» Page excerpt
^^^^

Merill J. Fernando sacked from Tea Council Chair
* Desperate gamble by exporters* Basil’s intervention sought
April 21, 2012, 6:06 pm
Following fast upon the US resolution drama in Geneva, Minister Mahinda Samarasinghe is once again involved in a major controversy, this time involving his Ministry – Plantation Industries under which the Tea Board and the Tea Council functions. It all began with a proposal submitted to the Chairman of the Tea Council, Merill J.Fernando by the Tea Exporters’ Association last August. Fernando who is fundamentally opposed to this proposal submitted a detailed rebuttal of the arguments put forward by the exporters. With the controversy raging, the minister thought it fit to remove Fernando, Sri Lanka’s most successful exporter, from the Chairmanship of the Tea Council. It would appear that the minister himself is inclined to agree with the exporters. Anything to do with the future of the tea industry is too important to be left simply to the tea trade.

^^^^

» Problems to solve
1/ Using the Tea Council article, decide whether each statement agrees with it: (a) The Tea Exporters' Association submitted its proposal to Merill J. Fernando last August. (b) Fernando supported the exporters' proposal. (c) The Tea Board and the Tea Council function under the Plantation Industries ministry. Answer each with yes or no and quote the deciding words of the text.
2/ Write the next paragraph of the Tea Council article, picking up after its final sentence.

^^^^

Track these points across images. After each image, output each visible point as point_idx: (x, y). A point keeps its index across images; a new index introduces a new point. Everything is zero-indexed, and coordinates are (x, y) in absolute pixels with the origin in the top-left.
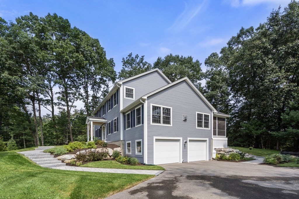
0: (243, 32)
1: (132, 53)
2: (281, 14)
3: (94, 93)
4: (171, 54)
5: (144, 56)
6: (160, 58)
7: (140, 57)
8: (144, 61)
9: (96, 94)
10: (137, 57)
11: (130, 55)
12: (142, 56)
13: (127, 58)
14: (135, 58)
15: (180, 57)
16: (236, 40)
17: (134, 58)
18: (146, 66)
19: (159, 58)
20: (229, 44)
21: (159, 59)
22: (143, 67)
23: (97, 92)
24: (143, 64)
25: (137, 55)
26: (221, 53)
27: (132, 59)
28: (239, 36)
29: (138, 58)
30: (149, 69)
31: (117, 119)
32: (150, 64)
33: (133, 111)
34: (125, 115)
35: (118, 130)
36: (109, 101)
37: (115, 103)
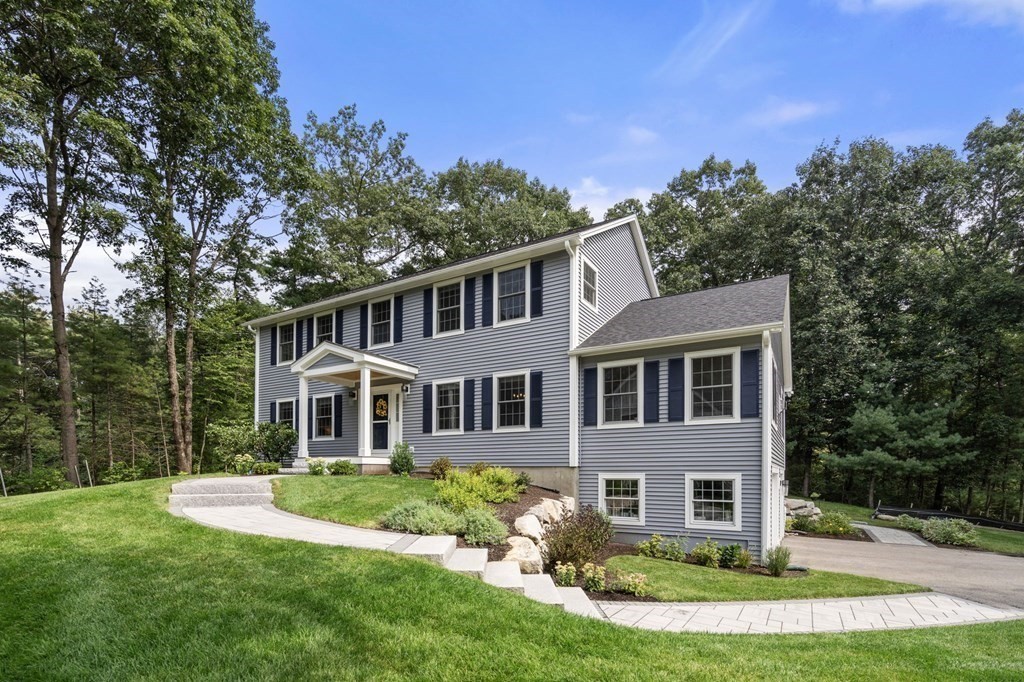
0: (708, 168)
1: (355, 105)
3: (196, 224)
4: (499, 160)
5: (407, 135)
6: (464, 161)
7: (391, 133)
8: (404, 154)
9: (201, 234)
10: (378, 128)
11: (347, 114)
12: (400, 135)
13: (334, 119)
14: (373, 131)
15: (529, 179)
16: (685, 184)
17: (367, 130)
18: (405, 176)
19: (461, 159)
20: (673, 187)
21: (462, 164)
22: (397, 174)
23: (206, 226)
24: (397, 162)
25: (381, 122)
26: (649, 206)
27: (353, 133)
28: (699, 175)
29: (380, 134)
30: (414, 186)
31: (537, 378)
32: (422, 171)
33: (666, 364)
34: (595, 370)
35: (537, 422)
36: (447, 294)
37: (511, 311)
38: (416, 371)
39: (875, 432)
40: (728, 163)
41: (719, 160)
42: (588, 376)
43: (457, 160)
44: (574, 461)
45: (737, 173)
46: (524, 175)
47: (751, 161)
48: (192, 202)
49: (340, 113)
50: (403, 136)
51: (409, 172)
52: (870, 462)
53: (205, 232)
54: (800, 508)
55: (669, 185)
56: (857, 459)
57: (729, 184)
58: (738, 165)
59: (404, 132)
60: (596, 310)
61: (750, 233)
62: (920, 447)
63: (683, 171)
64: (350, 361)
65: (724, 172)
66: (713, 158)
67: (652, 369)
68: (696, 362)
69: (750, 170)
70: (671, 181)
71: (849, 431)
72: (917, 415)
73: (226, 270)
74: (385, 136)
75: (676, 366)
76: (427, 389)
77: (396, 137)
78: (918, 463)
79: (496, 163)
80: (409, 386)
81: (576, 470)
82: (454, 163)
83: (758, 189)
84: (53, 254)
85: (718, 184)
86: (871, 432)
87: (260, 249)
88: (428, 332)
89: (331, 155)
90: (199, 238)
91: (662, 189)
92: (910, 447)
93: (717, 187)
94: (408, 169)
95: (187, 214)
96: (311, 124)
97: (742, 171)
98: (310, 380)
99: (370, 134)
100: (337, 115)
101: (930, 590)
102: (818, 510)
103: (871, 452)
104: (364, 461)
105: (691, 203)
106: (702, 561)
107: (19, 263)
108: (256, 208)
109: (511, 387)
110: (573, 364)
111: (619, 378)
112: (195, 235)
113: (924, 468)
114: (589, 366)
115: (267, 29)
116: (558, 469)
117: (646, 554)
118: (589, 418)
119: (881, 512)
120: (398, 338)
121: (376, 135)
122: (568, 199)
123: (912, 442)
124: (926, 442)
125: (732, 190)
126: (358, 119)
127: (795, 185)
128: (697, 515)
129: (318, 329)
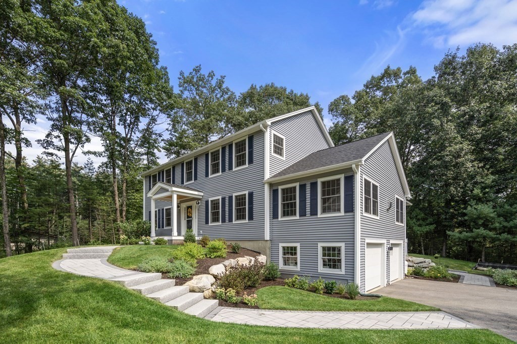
0: (387, 74)
1: (200, 65)
2: (459, 59)
3: (127, 130)
4: (272, 83)
5: (225, 76)
6: (254, 86)
7: (217, 76)
8: (224, 86)
9: (129, 135)
10: (211, 75)
11: (197, 70)
12: (221, 77)
13: (191, 73)
14: (209, 76)
16: (374, 84)
17: (206, 76)
18: (226, 96)
19: (252, 85)
20: (367, 86)
21: (253, 88)
22: (222, 96)
23: (132, 131)
24: (221, 91)
25: (212, 72)
26: (353, 98)
27: (201, 79)
28: (382, 78)
29: (212, 78)
30: (231, 101)
31: (251, 195)
32: (234, 93)
33: (309, 185)
34: (277, 190)
35: (251, 218)
36: (215, 156)
37: (240, 162)
38: (202, 194)
39: (481, 218)
40: (399, 69)
41: (393, 67)
42: (274, 193)
43: (250, 86)
44: (267, 237)
45: (405, 74)
46: (285, 90)
47: (413, 66)
48: (125, 120)
49: (194, 70)
50: (223, 77)
51: (227, 94)
52: (478, 236)
53: (131, 134)
54: (420, 263)
55: (364, 86)
56: (469, 234)
57: (400, 81)
58: (404, 70)
59: (223, 75)
60: (284, 159)
61: (405, 108)
62: (511, 227)
63: (373, 77)
64: (167, 191)
65: (396, 75)
66: (389, 67)
67: (303, 187)
68: (323, 183)
69: (412, 72)
70: (365, 83)
71: (466, 218)
72: (509, 207)
73: (142, 150)
74: (215, 78)
75: (314, 185)
76: (207, 202)
77: (220, 78)
78: (509, 236)
79: (270, 85)
80: (200, 201)
81: (269, 242)
82: (249, 87)
83: (417, 81)
84: (66, 150)
85: (394, 82)
86: (479, 218)
87: (157, 139)
88: (207, 175)
89: (191, 91)
90: (128, 137)
91: (361, 88)
92: (505, 227)
93: (394, 83)
94: (227, 93)
95: (123, 126)
96: (181, 77)
97: (408, 73)
98: (156, 200)
99: (207, 78)
100: (192, 71)
101: (439, 310)
102: (434, 264)
103: (477, 230)
104: (174, 238)
105: (379, 94)
106: (314, 290)
107: (52, 154)
108: (153, 120)
109: (240, 200)
110: (267, 188)
111: (289, 194)
112: (127, 135)
113: (514, 239)
114: (275, 188)
115: (151, 36)
116: (260, 241)
117: (289, 286)
118: (275, 215)
119: (480, 265)
120: (196, 179)
121: (211, 78)
122: (308, 99)
123: (506, 224)
124: (514, 224)
125: (403, 83)
126: (202, 72)
127: (434, 77)
128: (324, 265)
129: (166, 176)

^^^^

» Answers given
1/
(a) Yes: "a proposal submitted to the Chairman of the Tea Council, Merill J.Fernando by the Tea Exporters’ Association last August"
(b) No: "Fernando who is fundamentally opposed to this proposal"
(c) Yes: "his Ministry – Plantation Industries under which the Tea Board and the Tea Council functions"

2/
The Tea Council is the apex body of the tea industry in Sri Lanka. The gist of the argument put forward by the Tea Exporters Association (TEA) is that Sri Lanka has been losing market share in many destinations and that steps have to be taken to arrest this trend. TEA points out that Ceylon tea lost its predominant position in the Pakistan and Egypt market due to the emergence of higher "cuppage" CTC tea from Kenya and tariff barriers in the destination countries. They say that though Sri Lanka now has a free trade agreement with Pakistan, and Egypt has a more equitable tariff regime, our tea exports to these traditional markets have not revived. Once we lose a market it is very difficult to get back the share we lost.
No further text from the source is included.